Simple solutions tend to spawn complex unintended consequences.
https://populationmatters.org/news/2018/11/what-do-declining-global-fertility-rates-really-mean/
"While a decline in fertility is positive, it does not necessarily translate into a reduced population. Over that same period (1950 to the present), global population has tripled. That is because people are living longer, and also because past high fertility rates and lower child mortality lead to high numbers of people of childbearing age a generation later. TFR effectively means number of children per family but if the number of families goes up, population continues to rise. That is why, despite expected continued declines in fertility, the UN projects population continuing to rise until the end of this century – to more than 11 billion people, according to its median projection."

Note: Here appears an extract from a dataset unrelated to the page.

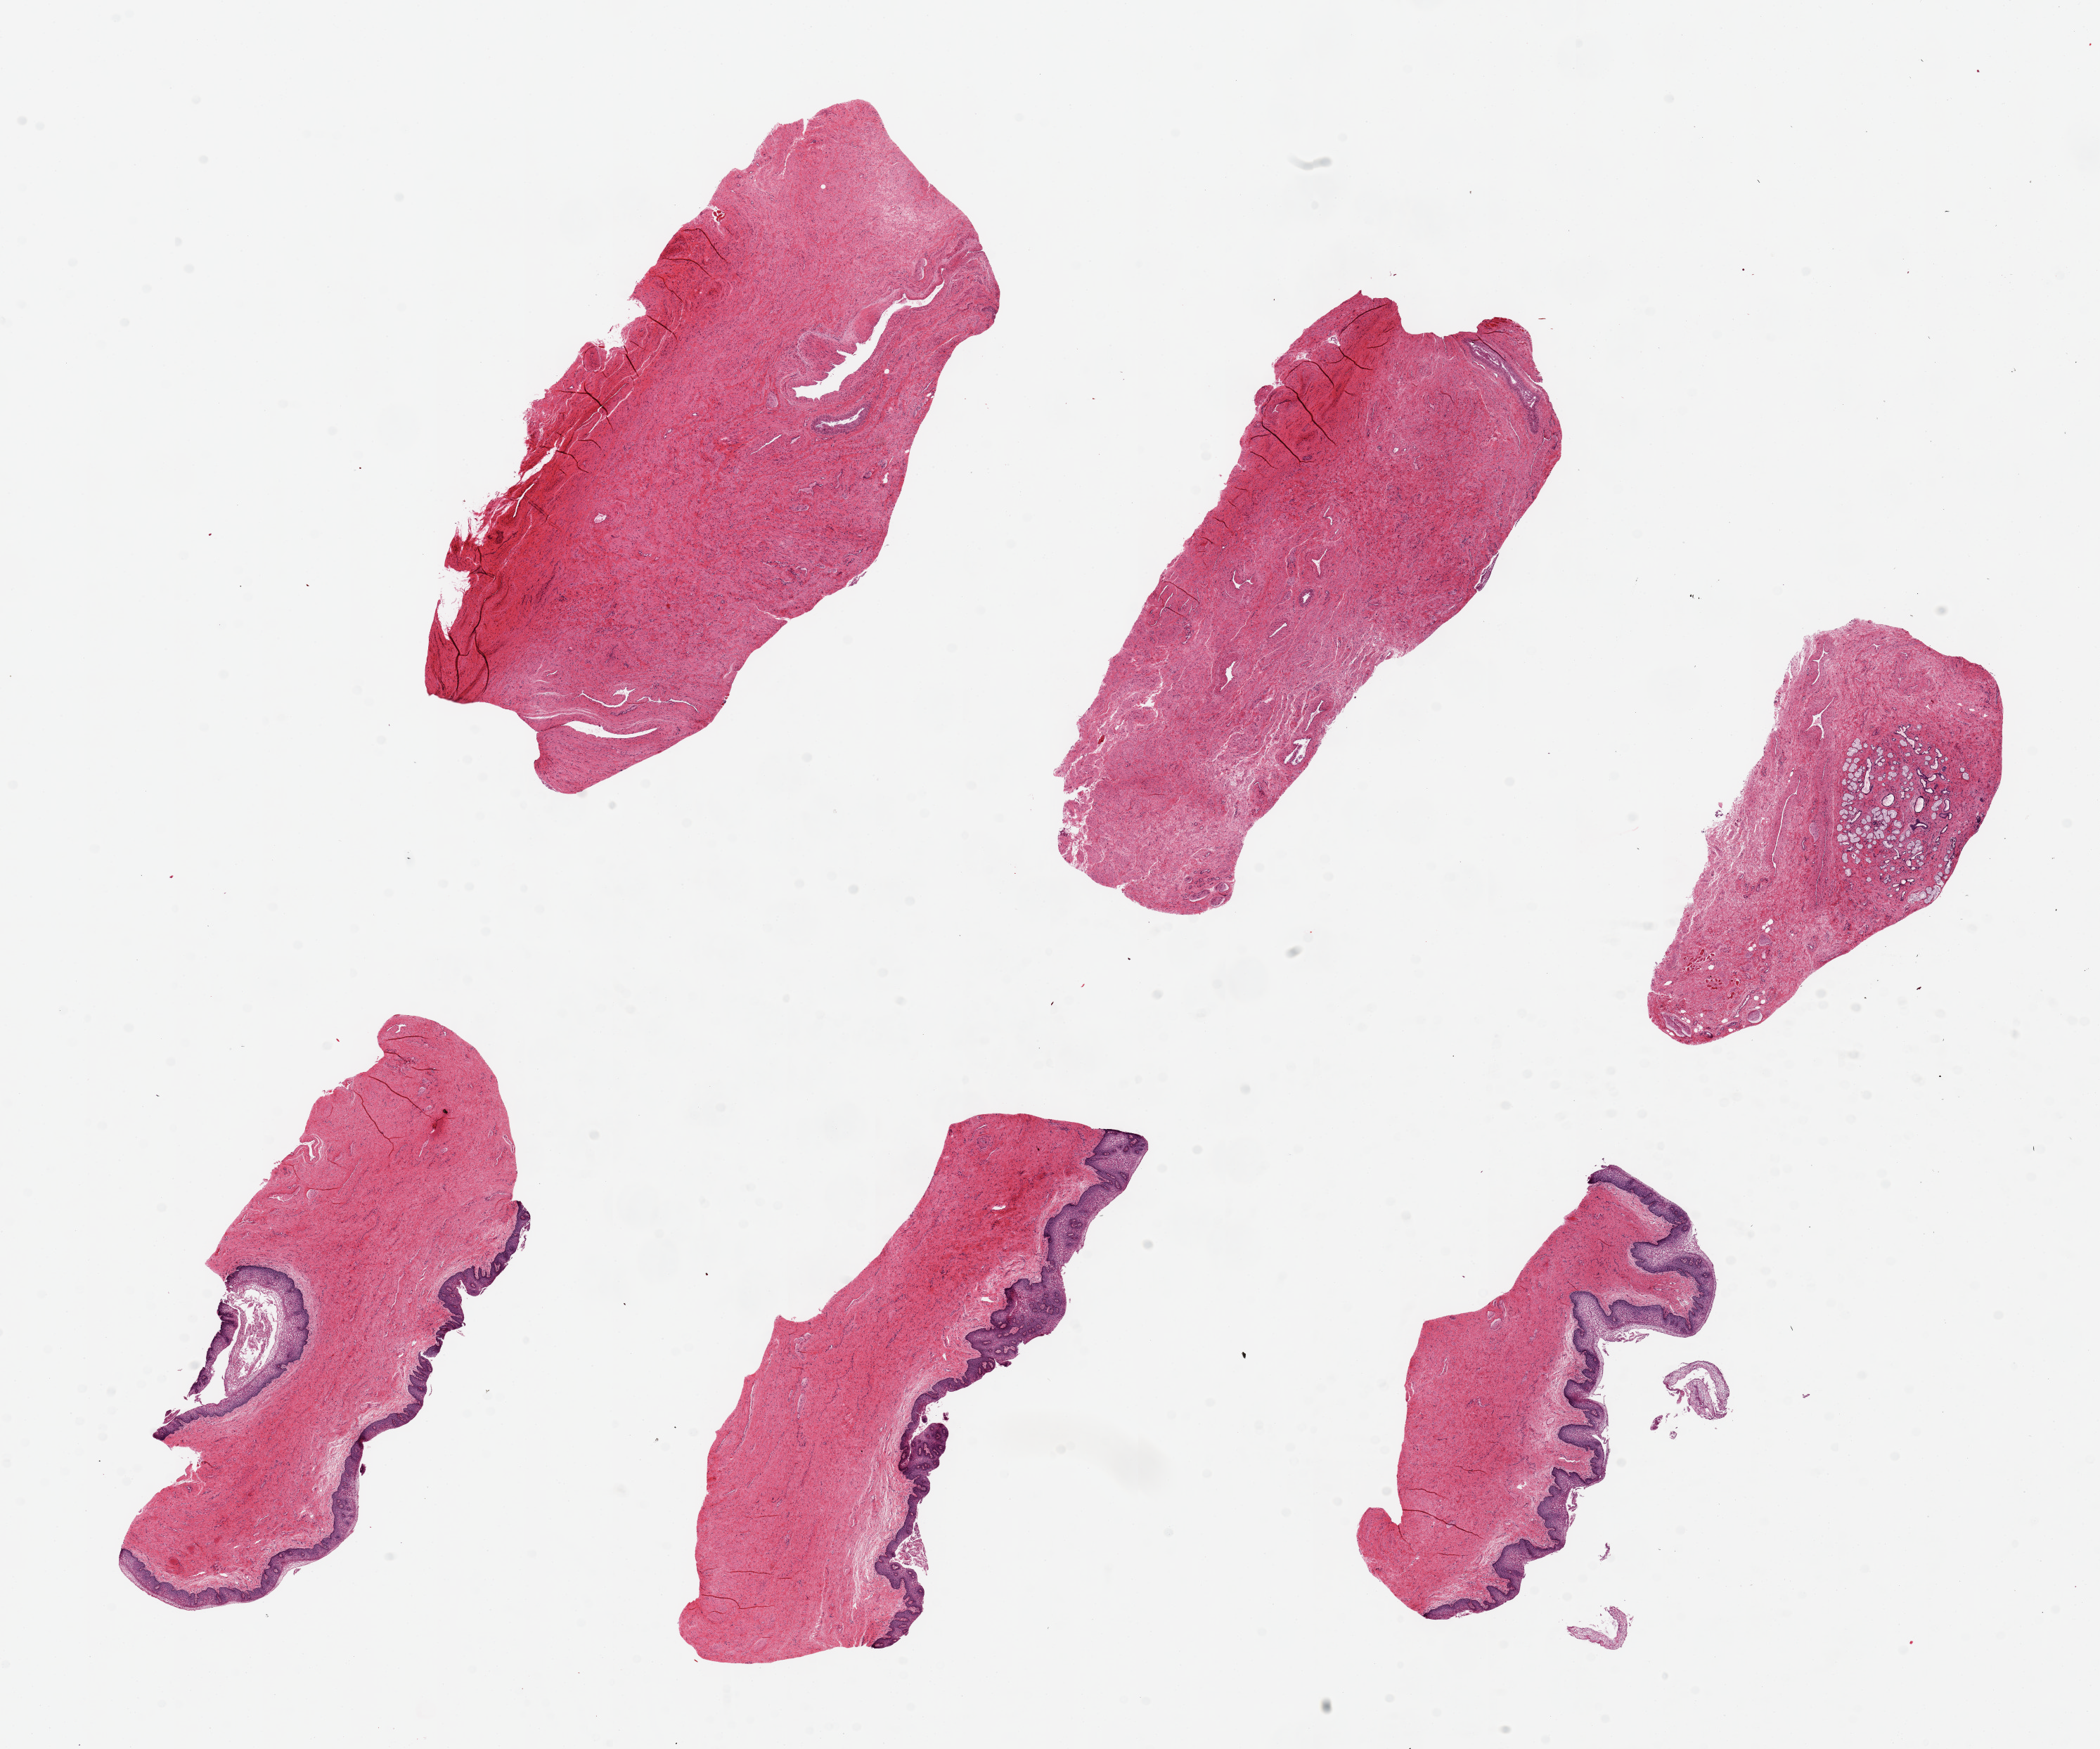
Whole-slide image, hematoxylin and eosin (H&E) stain — a low-resolution overview of the entire scanned area, about 23.6 x 19.7 mm (from a 20x scan). PAXgene-fixed, paraffin-embedded tissue. Section of vagina (target tissue). Donor tissue sample. Donor: female.
Review note (as recorded): 6 pieces ~6x2.5mm 50% with squamous mucosa ~10-15% thickness; Focal mesonephric duct remnants in one aliquot.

https://statranker.org/birth/global-fertility-rates-why-are-birth-rates-declining/
"Governments have implemented pro-natal policies, such as childcare subsidies and parental leave, but their impact is limited. A 2024 IHME study found that such policies increase TFR by only 0.2 births per woman, insufficient to reverse declines. McKinsey’s 2025 report suggests that even if fertility rates rebounded to 2.1 starting in 2024, most countries would not achieve population stability due to demographic momentum."
https://www.sciencedirect.com/topics/social-sciences/fertility-decline
"credible evidence identifying the causes of the fertility decline in the transition economies is limited, so much of this discussion is speculative."
This is something that's right off the bottom of my worry list.
If there is really nothing to this, then it's a nonproblem by definition.
If there IS something to this, then until we know more about root causes and long term effects, the odds, so far as we can calculate them, are we're more likely going to be better off than worse. Nearly all of my life, overpopulation was generally considered to be an enormously dangerous and horribly intractable problem. China tried fixing their local overpopulation by fiat and brute force decades ago and got nowhere. India had a go at their population issues and did even worse.
I'm living on a planet where entirely too many powers have significant arsenals of deliverable nuclear weapons. So the possibility that the overall load of humans on this place may be decreasing by mostly nonviolent means isn't going to trouble my sleep any.
So the genesis of this one wasn't really "depopulation" (tho it's worth noting that a dearth of military-age males tends to force polities to rely more on weaponry - including possibly nuclear weaponry - to offset enemy demographics...) so much as the nonsensical idea(s) that in a modern-ish economy people can be bribed or coerced into having kids or having MORE kids. Whether it's stupidity, greed, hate, or simple economics, the reality is that fewer kids means less stress and more freedom of choice for the adults.
We're not going back to medieval-peasant-eight-kid-families unless and until we go back to medieval peasant living conditions. We're just not. But reactionary "thinkers" seem to believe that's doable, and are trying to the extent they can to tilt the table that direction. Expensive, stupid, and futile?
That's modern "conservatism" for ya.